- **EXERCISE DIRECTIONS**
Count the lines below that contain the word "Left", and reply with only that number.

Structured pose outputs
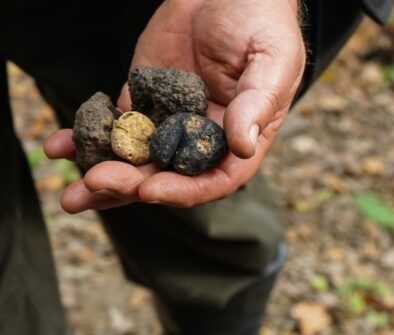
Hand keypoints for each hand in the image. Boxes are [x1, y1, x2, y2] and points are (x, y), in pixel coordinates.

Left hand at [44, 0, 304, 212]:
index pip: (212, 179)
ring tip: (72, 193)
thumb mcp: (272, 63)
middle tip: (96, 182)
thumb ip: (256, 104)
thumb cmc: (263, 24)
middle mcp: (202, 137)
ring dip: (103, 176)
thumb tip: (243, 147)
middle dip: (129, 185)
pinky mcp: (142, 97)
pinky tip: (62, 145)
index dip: (182, 190)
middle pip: (165, 174)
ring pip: (135, 159)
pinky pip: (113, 125)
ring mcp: (169, 119)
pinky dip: (86, 138)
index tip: (149, 190)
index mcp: (238, 137)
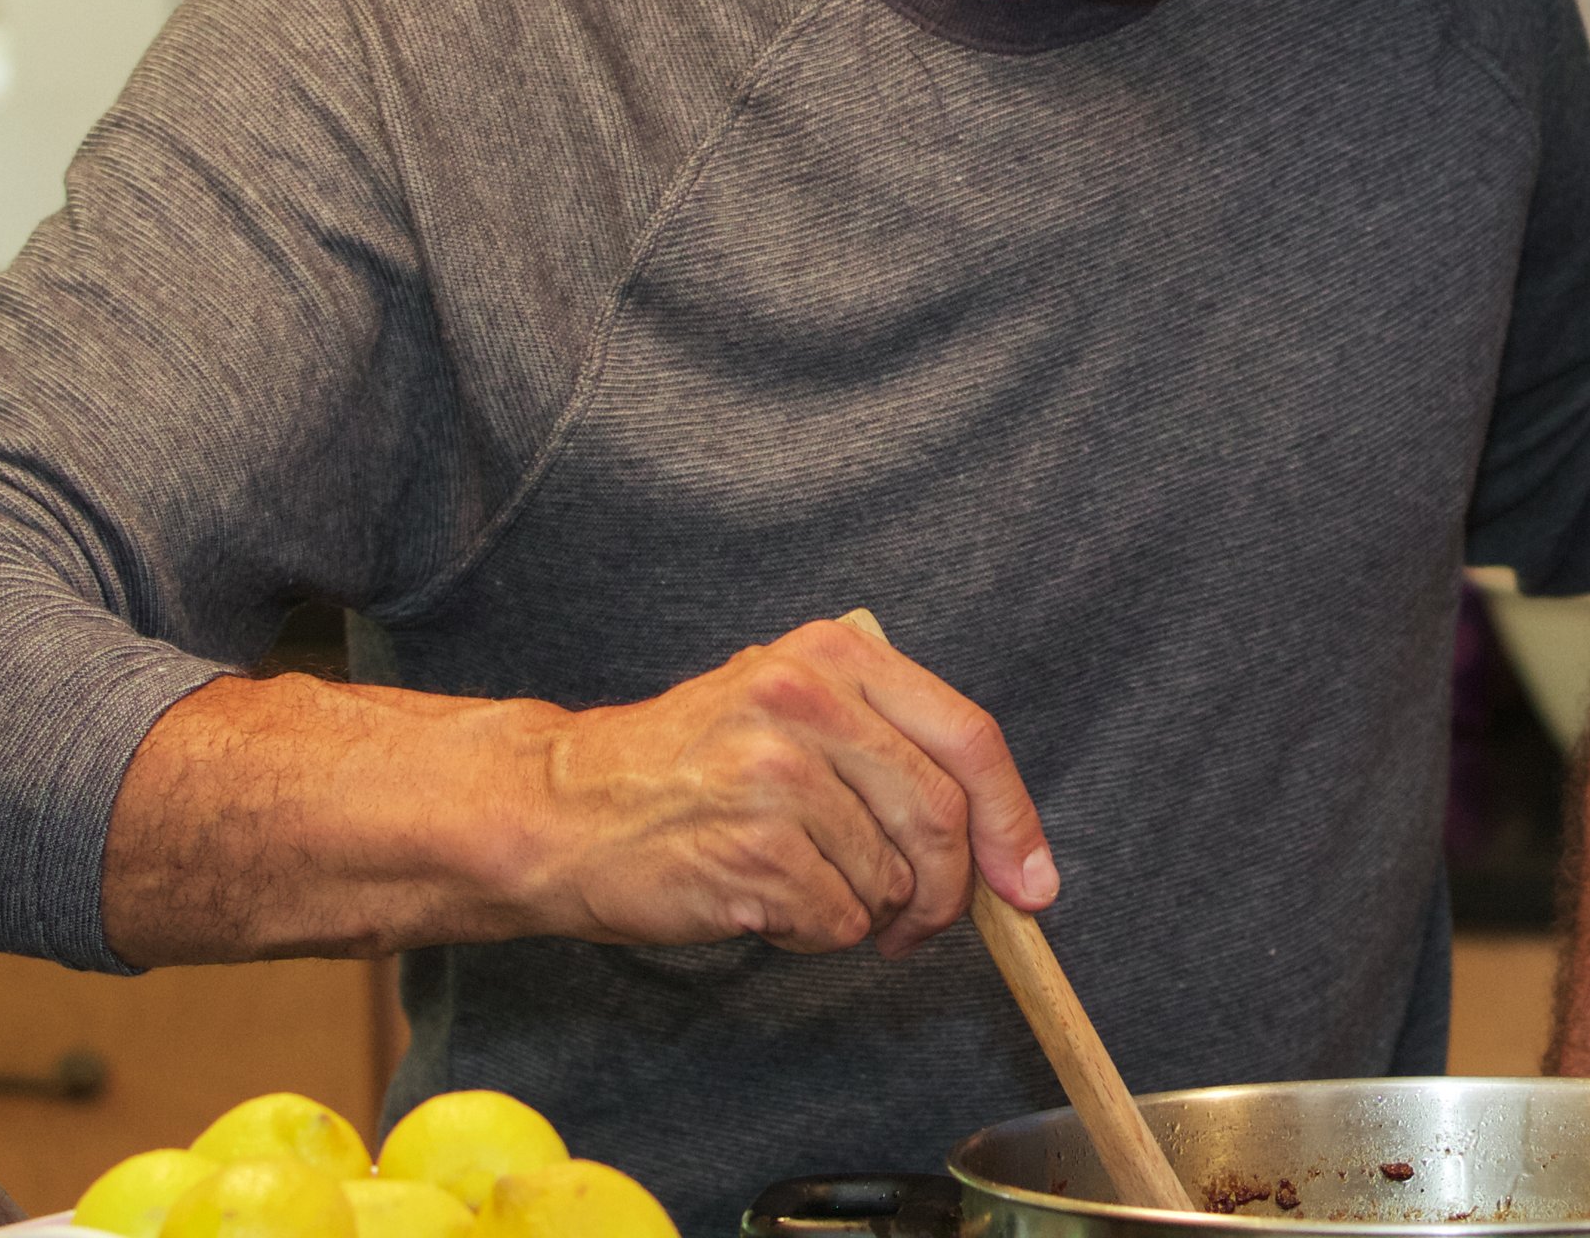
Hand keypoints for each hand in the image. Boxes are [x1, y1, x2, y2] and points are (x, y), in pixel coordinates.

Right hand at [510, 616, 1052, 957]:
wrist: (558, 809)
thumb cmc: (684, 768)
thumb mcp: (786, 704)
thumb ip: (886, 741)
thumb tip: (998, 837)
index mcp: (836, 655)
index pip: (969, 736)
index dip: (1013, 818)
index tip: (1031, 882)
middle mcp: (810, 701)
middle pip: (941, 817)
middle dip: (950, 892)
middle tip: (920, 925)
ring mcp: (778, 776)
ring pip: (891, 879)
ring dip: (865, 911)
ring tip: (801, 885)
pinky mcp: (752, 851)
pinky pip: (835, 921)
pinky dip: (814, 933)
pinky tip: (764, 903)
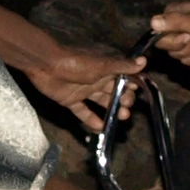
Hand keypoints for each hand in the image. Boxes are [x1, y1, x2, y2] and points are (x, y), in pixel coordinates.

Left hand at [10, 38, 142, 130]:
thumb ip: (121, 66)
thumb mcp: (101, 65)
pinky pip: (82, 111)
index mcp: (104, 68)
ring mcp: (83, 90)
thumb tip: (143, 62)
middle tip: (128, 109)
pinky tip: (100, 128)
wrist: (46, 65)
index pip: (122, 77)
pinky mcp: (70, 99)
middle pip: (113, 91)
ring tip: (121, 118)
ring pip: (101, 101)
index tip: (140, 94)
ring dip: (111, 110)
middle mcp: (96, 79)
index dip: (131, 86)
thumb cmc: (75, 62)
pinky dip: (90, 119)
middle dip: (123, 100)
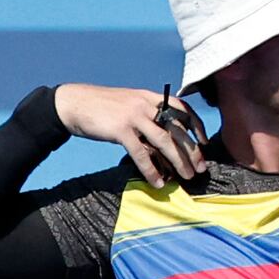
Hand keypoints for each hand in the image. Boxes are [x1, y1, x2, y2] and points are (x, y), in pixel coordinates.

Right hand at [50, 80, 208, 182]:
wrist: (74, 104)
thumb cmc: (100, 107)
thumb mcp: (128, 103)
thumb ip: (145, 113)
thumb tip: (161, 134)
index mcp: (149, 97)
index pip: (182, 108)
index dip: (196, 125)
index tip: (205, 141)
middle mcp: (145, 104)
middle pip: (177, 128)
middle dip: (192, 150)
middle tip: (201, 167)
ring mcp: (133, 116)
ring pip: (164, 141)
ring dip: (179, 161)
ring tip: (186, 176)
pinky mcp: (121, 130)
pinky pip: (141, 153)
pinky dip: (151, 170)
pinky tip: (158, 181)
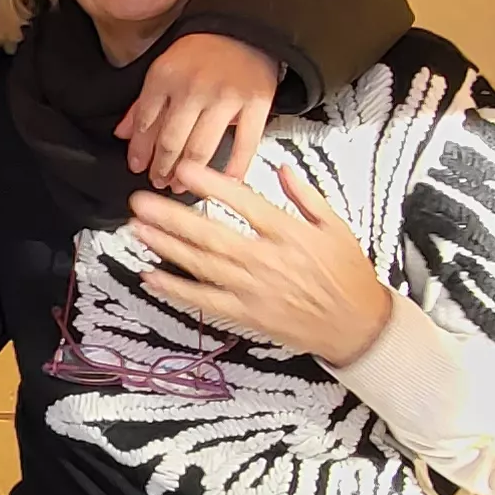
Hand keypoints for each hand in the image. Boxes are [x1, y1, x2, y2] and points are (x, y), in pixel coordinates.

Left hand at [117, 33, 280, 189]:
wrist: (246, 28)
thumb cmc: (203, 51)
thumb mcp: (165, 68)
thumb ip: (143, 103)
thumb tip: (122, 134)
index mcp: (166, 76)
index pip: (145, 122)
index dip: (139, 150)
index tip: (137, 167)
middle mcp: (193, 88)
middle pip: (170, 140)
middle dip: (161, 168)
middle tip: (158, 180)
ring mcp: (226, 97)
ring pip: (200, 148)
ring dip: (187, 174)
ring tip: (179, 184)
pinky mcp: (256, 104)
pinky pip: (244, 145)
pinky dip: (234, 169)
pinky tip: (224, 182)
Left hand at [123, 158, 394, 365]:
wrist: (355, 325)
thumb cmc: (347, 275)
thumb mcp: (336, 226)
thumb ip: (305, 195)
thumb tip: (282, 168)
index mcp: (288, 233)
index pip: (243, 203)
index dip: (212, 185)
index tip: (185, 171)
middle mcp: (266, 260)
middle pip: (211, 235)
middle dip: (172, 217)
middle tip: (141, 201)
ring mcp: (253, 289)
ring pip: (202, 265)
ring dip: (167, 247)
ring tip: (138, 230)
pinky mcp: (246, 314)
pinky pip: (205, 301)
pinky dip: (176, 290)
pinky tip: (151, 277)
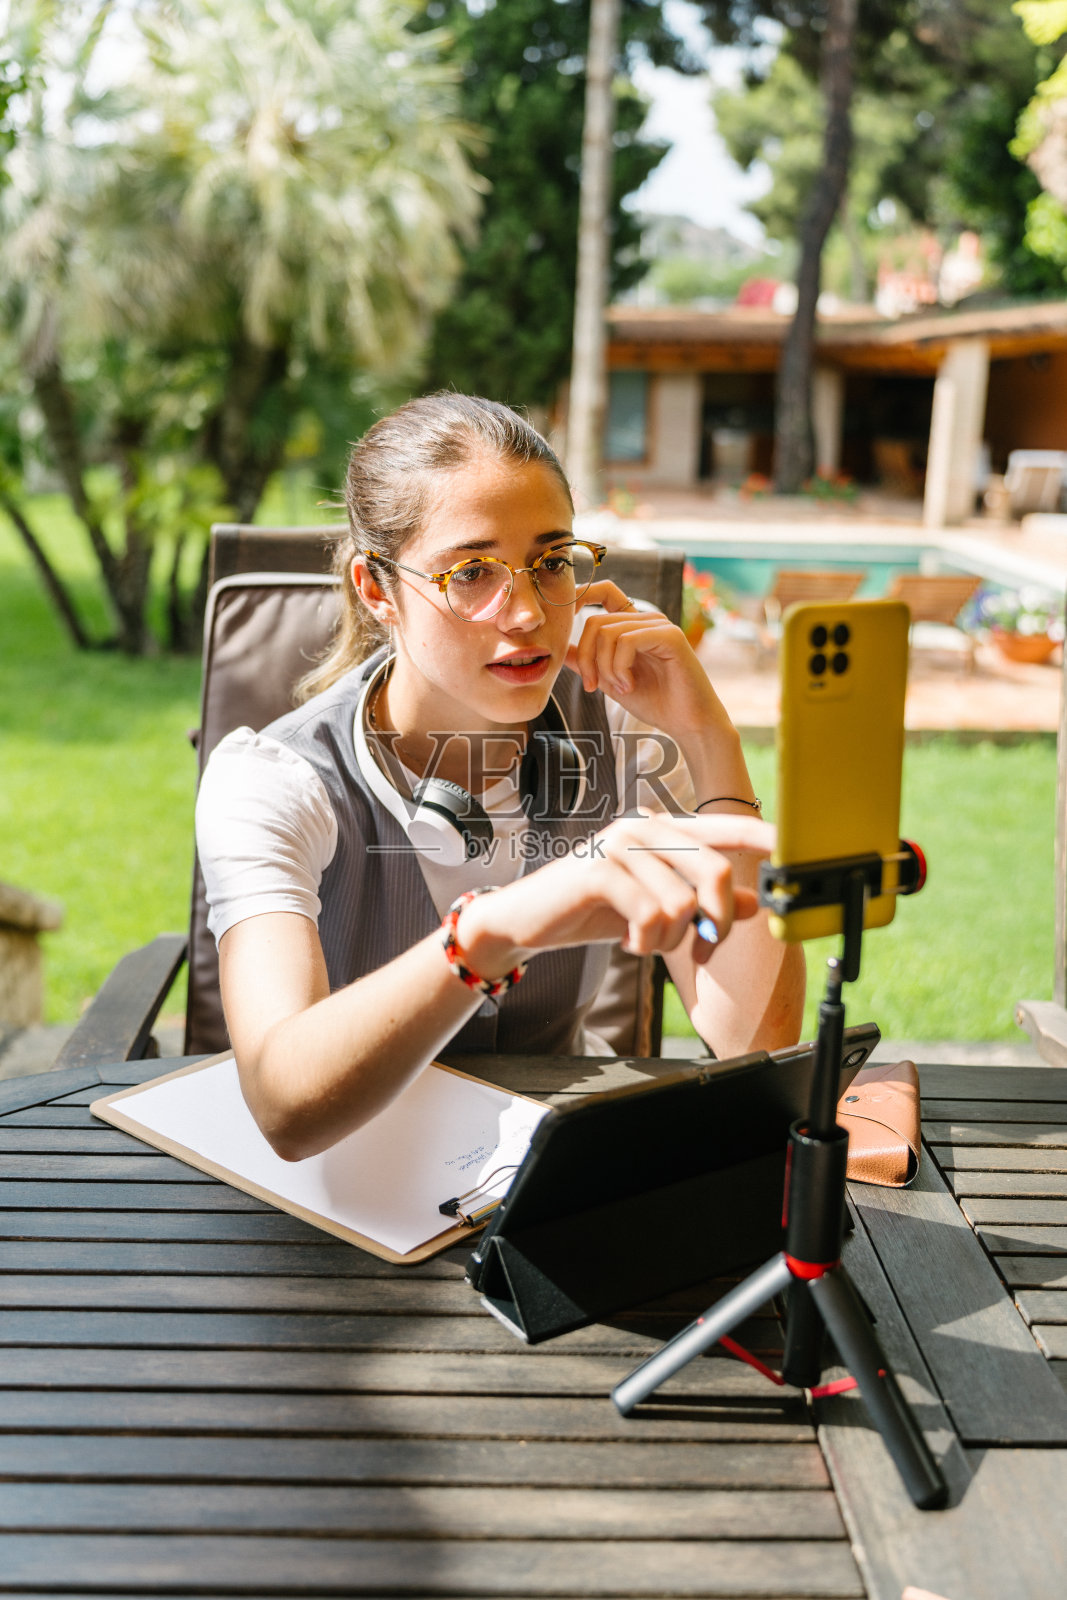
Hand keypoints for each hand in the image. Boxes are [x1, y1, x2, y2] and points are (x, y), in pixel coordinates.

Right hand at [461, 813, 774, 974]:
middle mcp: (645, 827)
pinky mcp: (599, 870)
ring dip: (670, 938)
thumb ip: (704, 904)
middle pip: (716, 871)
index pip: (726, 826)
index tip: (794, 846)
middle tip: (697, 949)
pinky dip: (645, 941)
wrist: (529, 920)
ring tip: (645, 941)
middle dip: (714, 923)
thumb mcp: (658, 910)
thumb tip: (754, 903)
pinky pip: (651, 914)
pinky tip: (627, 940)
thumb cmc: (595, 911)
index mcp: (664, 832)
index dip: (764, 836)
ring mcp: (621, 844)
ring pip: (683, 901)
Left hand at [567, 580, 719, 736]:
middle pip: (594, 621)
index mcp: (632, 625)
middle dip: (585, 658)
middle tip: (593, 686)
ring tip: (620, 688)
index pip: (604, 592)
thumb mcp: (611, 681)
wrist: (687, 723)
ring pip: (607, 632)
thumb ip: (588, 662)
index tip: (564, 618)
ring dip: (605, 667)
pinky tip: (630, 685)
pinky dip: (620, 668)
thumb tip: (561, 648)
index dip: (581, 595)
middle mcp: (646, 619)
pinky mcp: (670, 635)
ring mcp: (659, 625)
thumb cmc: (656, 702)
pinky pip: (627, 641)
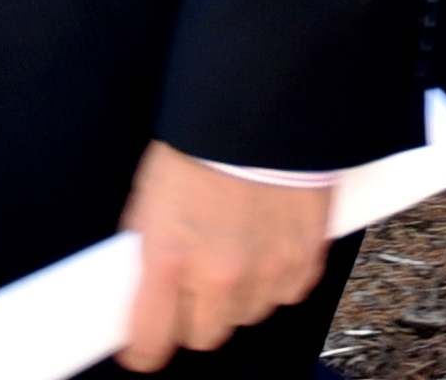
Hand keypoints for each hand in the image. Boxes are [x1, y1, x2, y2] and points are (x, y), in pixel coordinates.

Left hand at [116, 144, 330, 369]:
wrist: (268, 97)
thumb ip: (150, 243)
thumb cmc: (205, 137)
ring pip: (246, 315)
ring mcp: (265, 269)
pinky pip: (286, 292)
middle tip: (194, 280)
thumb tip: (140, 280)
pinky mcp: (305, 257)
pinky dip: (277, 277)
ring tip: (237, 248)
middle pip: (202, 334)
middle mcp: (217, 274)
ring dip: (238, 295)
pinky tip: (270, 243)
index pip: (149, 342)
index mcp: (168, 257)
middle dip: (195, 314)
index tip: (141, 347)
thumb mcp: (153, 190)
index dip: (143, 348)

- **TASK ANSWER**
6